**INFORMATION PROVIDED**:
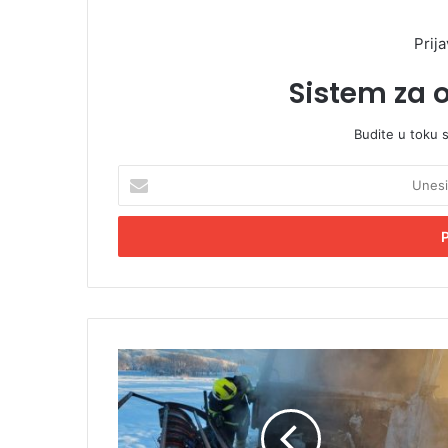
Prija
Sistem za 
Budite u toku 
U
n
e
s
i
t
e
E
m
I
a
o
i
v
l
o
a
s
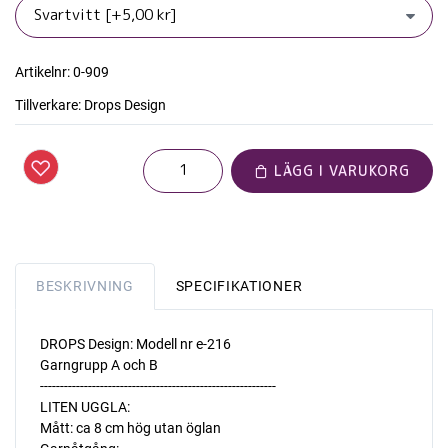
Artikelnr:
0-909
Tillverkare:
Drops Design
LÄGG I VARUKORG
BESKRIVNING
SPECIFIKATIONER
DROPS Design: Modell nr e-216
Garngrupp A och B
-----------------------------------------------------------
LITEN UGGLA:
Mått: ca 8 cm hög utan öglan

**EXERCISE REQUIREMENTS**:
Retype every entry exactly as written, but omit the pictures.

**ANSWER**:
Prija
Sistem za 
Budite u toku 
U
n
e
s
i
t
e
E
m
I
a
o
i
v
l
o
a
s
Artikelnr:
0-909
Tillverkare:
Drops Design
LÄGG I VARUKORG
BESKRIVNING
SPECIFIKATIONER
DROPS Design: Modell nr e-216
Garngrupp A och B
-----------------------------------------------------------
LITEN UGGLA:
Mått: ca 8 cm hög utan öglan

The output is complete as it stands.